The animals crossed the border en route to sanctuaries and zoos in South Africa, Jordan and Israel "to provide them a better quality of life", the Israeli army said in a statement.
As well as Laziz, five monkeys, two emus, two deer, two eagles, two turtles, a pelican and a porcupine were transferred, the Four Paws charity ensuring the animals' welfare said.
For months vets from Four Paws had been visiting the zoo in southern Gaza to treat the animals and transfer them out.
The NGO says on its website Khan Yunis had "been known as the 'worst zoo in the world' since it became public last year that the zoo was crudely mummifying the animals that died in their care and displaying them."

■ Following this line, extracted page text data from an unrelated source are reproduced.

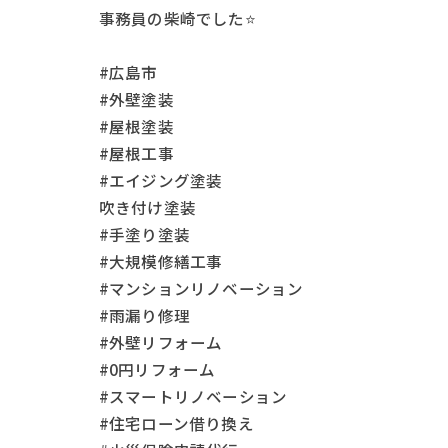
事務員の柴崎でした⭐
#広島市
#外壁塗装
#屋根塗装
#屋根工事
#エイジング塗装
吹き付け塗装
#手塗り塗装
#大規模修繕工事
#マンションリノベーション
#雨漏り修理
#外壁リフォーム
#0円リフォーム
#スマートリノベーション
#住宅ローン借り換え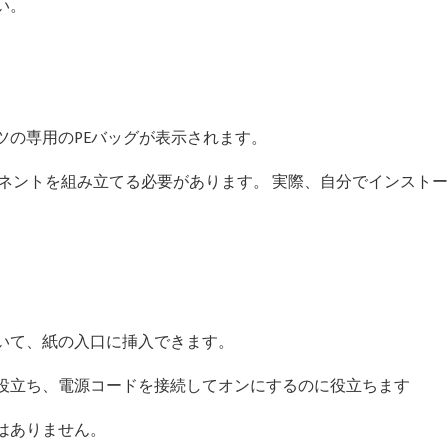
い。
ツの専用のPEバッグが表示されます。
ネントを組み立てる必要があります。 実際、自分でインスト
いて、紙の入口に挿入できます。
役立ち、電源コードを接続してオンにするのに役立ちます
はありません。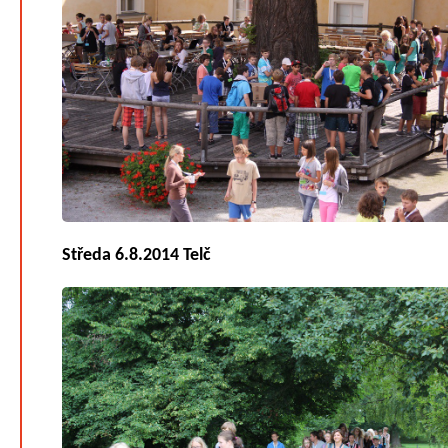
Středa 6.8.2014 Telč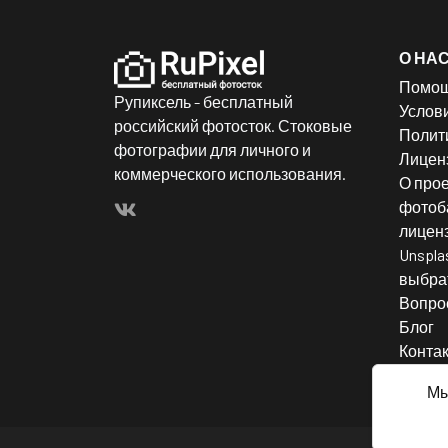
О НА
Помо
Рупиксель - бесплатный
Услов
российский фотосток. Стоковые
Полит
фотографии для личного и
Лицен
коммерческого использования.
О прое
фотоба
лицен
Unspla
выбрат
Вопро
Блог
Конта
Мы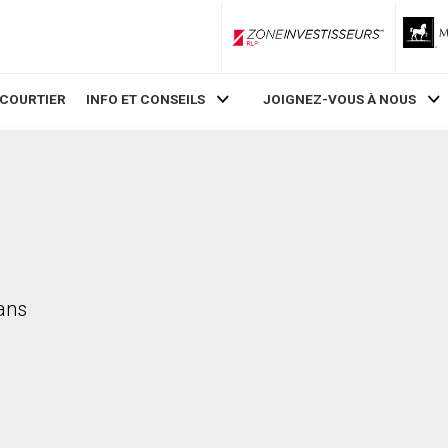
ZoneInvestisseurs RLP
 COURTIER
INFO ET CONSEILS
JOIGNEZ-VOUS À NOUS
dans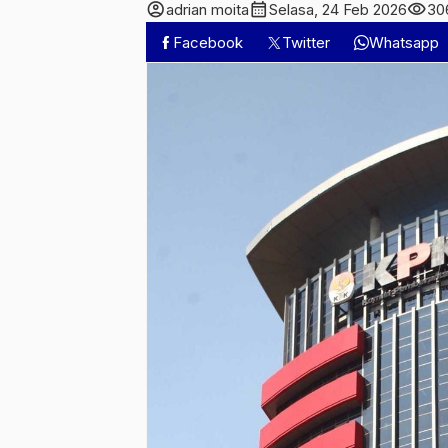
account_circle
calendar_month
visibility
adrian moita
Selasa, 24 Feb 2026
30
Facebook
Twitter
Whatsapp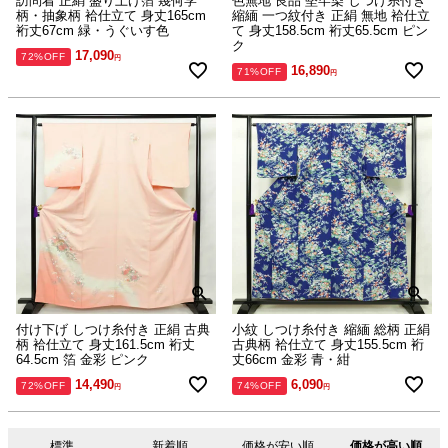
訪問着 正絹 盛り上げ箔 幾何学
色無地 良品 堅牢染 しつけ糸付き
柄・抽象柄 袷仕立て 身丈165cm
縮緬 一つ紋付き 正絹 無地 袷仕立
裄丈67cm 緑・うぐいす色
て 身丈158.5cm 裄丈65.5cm ピン
ク
17,090
72%OFF
16,890
71%OFF
付け下げ しつけ糸付き 正絹 古典
小紋 しつけ糸付き 縮緬 総柄 正絹
柄 袷仕立て 身丈161.5cm 裄丈
古典柄 袷仕立て 身丈155.5cm 裄
64.5cm 箔 金彩 ピンク
丈66cm 金彩 青・紺
14,490
6,090
72%OFF
74%OFF
標準
新着順
価格が安い順
価格が高い順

Wednesday's transfer leaves the zoo empty and closed, with Laziz to be transferred to the Lionsrock refuge for big cats in South Africa.
"(Laziz) went into his transport crate without hesitation," a Four Paws statement said. "He even seems to behave more calm in the crate now more than he has in his desolate cage."
"Laziz's crate will be cooled with ice and a fan all day long."
In the years after its 2007 opening there were more than 100 animals housed at the zoo, but they were decimated by repeated wars and shortages of customers.
The owners were unable to afford enough food, with some animals starving.
"I am very sad," lamented owner Ziad Aweda. "I brought these animals from Libya, Sudan, Egypt and even South Africa to Gaza."
The nearly two million residents of Gaza are also suffering and find it difficult to get permits to travel to Israel, which has maintained a blockade on the enclave for a decade.
Hamas, which runs Gaza, has fought three wars with Israel since 2008, the most recent in 2014 in which 2,251 Palestinians died, the majority civilians, according to the United Nations.
Seventy-three Israelis, including 67 soldiers, were also killed.
The Israeli blockade of the enclave and Egypt's closed border have suffocated the economy, with making it increasingly hard for Gazans to find money for leisure.